Years ago, I found (through iTunes recommendations) a pretty cool female artist. Later found out she was on "Big Time Rush", and then I found out she had some new songs out. I decided to give her new songs a listen, and they're good. However, I prefer some of her older stuff, which sadly isn't on Spotify. Fortunately, YouTube exists, and I'm here to share the best ones.

1. "Wonderful Crazy"

This is just a fun, upbeat song for when you're having a good day. Would recommend playing in your car with the windows rolled down.

2. "Rain"

I have a very specific memory of a time when this song blessed my life, but for all intents and purposes, it is a beautiful and happy song.

3. "I'll Make It Real"

This is a beautiful song with a wonderful message about staying true to yourself. I used to listen to it on the way to school every day my senior year of high school.

4. "Something In Me"

Featured in the greatest show of all time, "South of Nowhere" season 1 episode 6. A very relatable breakup mood.

5. "Love Alone"

This is definitely the second-hardest-hitting song she's ever released.
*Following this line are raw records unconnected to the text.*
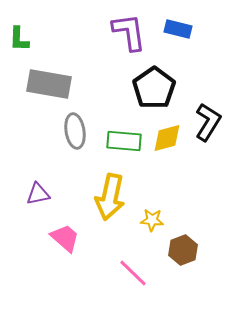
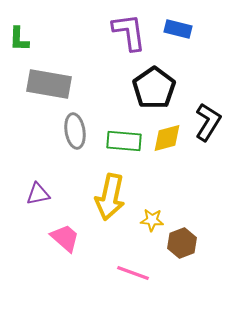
brown hexagon: moved 1 px left, 7 px up
pink line: rotated 24 degrees counterclockwise
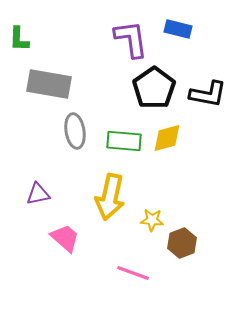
purple L-shape: moved 2 px right, 7 px down
black L-shape: moved 28 px up; rotated 69 degrees clockwise
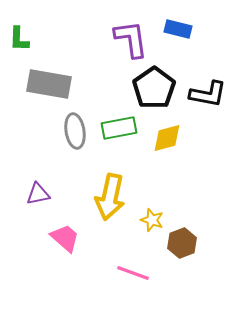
green rectangle: moved 5 px left, 13 px up; rotated 16 degrees counterclockwise
yellow star: rotated 15 degrees clockwise
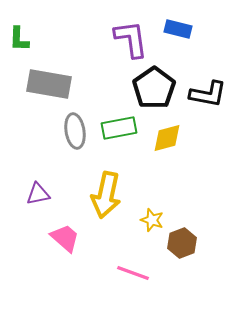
yellow arrow: moved 4 px left, 2 px up
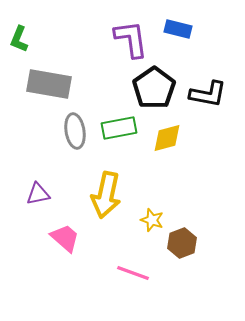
green L-shape: rotated 20 degrees clockwise
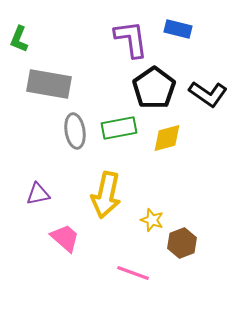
black L-shape: rotated 24 degrees clockwise
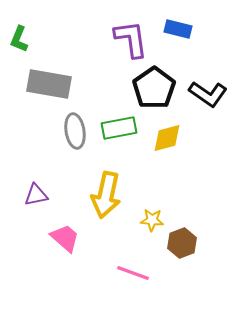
purple triangle: moved 2 px left, 1 px down
yellow star: rotated 15 degrees counterclockwise
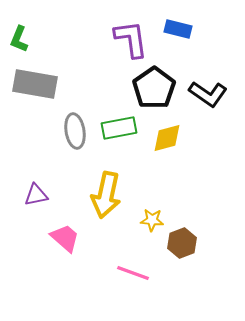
gray rectangle: moved 14 px left
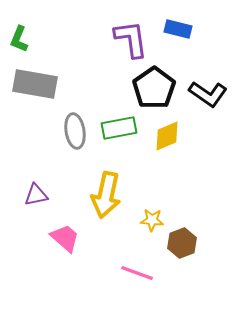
yellow diamond: moved 2 px up; rotated 8 degrees counterclockwise
pink line: moved 4 px right
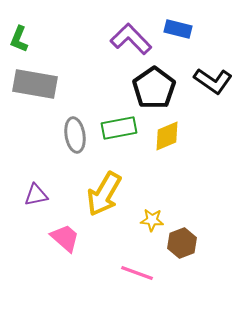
purple L-shape: rotated 36 degrees counterclockwise
black L-shape: moved 5 px right, 13 px up
gray ellipse: moved 4 px down
yellow arrow: moved 2 px left, 1 px up; rotated 18 degrees clockwise
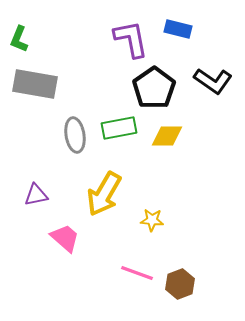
purple L-shape: rotated 33 degrees clockwise
yellow diamond: rotated 24 degrees clockwise
brown hexagon: moved 2 px left, 41 px down
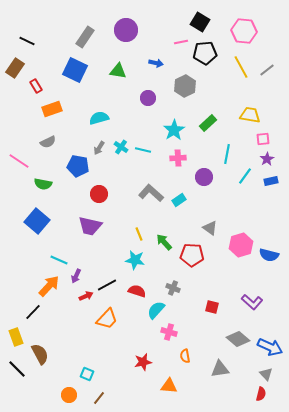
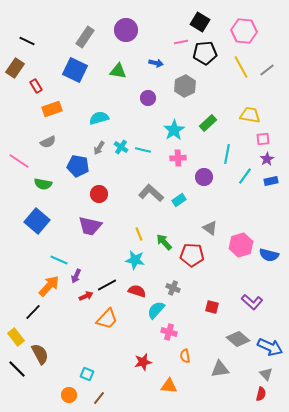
yellow rectangle at (16, 337): rotated 18 degrees counterclockwise
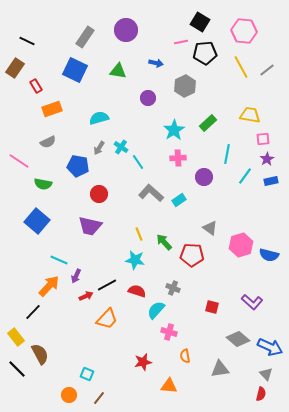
cyan line at (143, 150): moved 5 px left, 12 px down; rotated 42 degrees clockwise
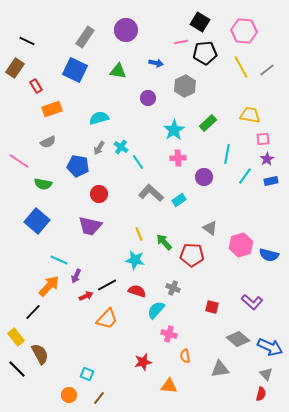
pink cross at (169, 332): moved 2 px down
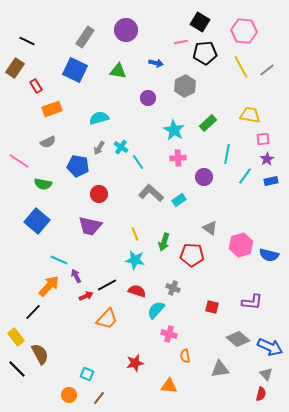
cyan star at (174, 130): rotated 10 degrees counterclockwise
yellow line at (139, 234): moved 4 px left
green arrow at (164, 242): rotated 120 degrees counterclockwise
purple arrow at (76, 276): rotated 128 degrees clockwise
purple L-shape at (252, 302): rotated 35 degrees counterclockwise
red star at (143, 362): moved 8 px left, 1 px down
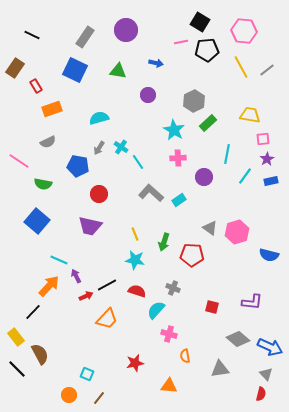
black line at (27, 41): moved 5 px right, 6 px up
black pentagon at (205, 53): moved 2 px right, 3 px up
gray hexagon at (185, 86): moved 9 px right, 15 px down
purple circle at (148, 98): moved 3 px up
pink hexagon at (241, 245): moved 4 px left, 13 px up
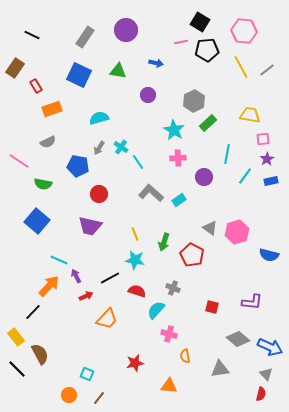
blue square at (75, 70): moved 4 px right, 5 px down
red pentagon at (192, 255): rotated 25 degrees clockwise
black line at (107, 285): moved 3 px right, 7 px up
The fact that this is not on Spotify or even iTunes anymore is just not fair.

6. "Favorite Girl"

This one's cute and upbeat, a definite crush mood. Not on the same level as "Love Alone", but it's still underrated.

7. "Closer to My Heart"

Another cute love song. I'll tie it with "Everything" for cutest love song on her first album. Highly recommend both.

8. "Chasing Echoes"

Facts are facts and the facts are that Katelyn Tarver's new stuff could never go as hard as "Chasing Echoes". I can't even begin to explain how deeply these lyrics cut through me when I was fifteen. Even now, this song can take me all the way back. She is robbing us by not making this available on streaming services (or even to purchase). Katelyn, bring this song back, I am begging you.

Anyway, I'm still enjoying the new stuff and am excited to see what's next.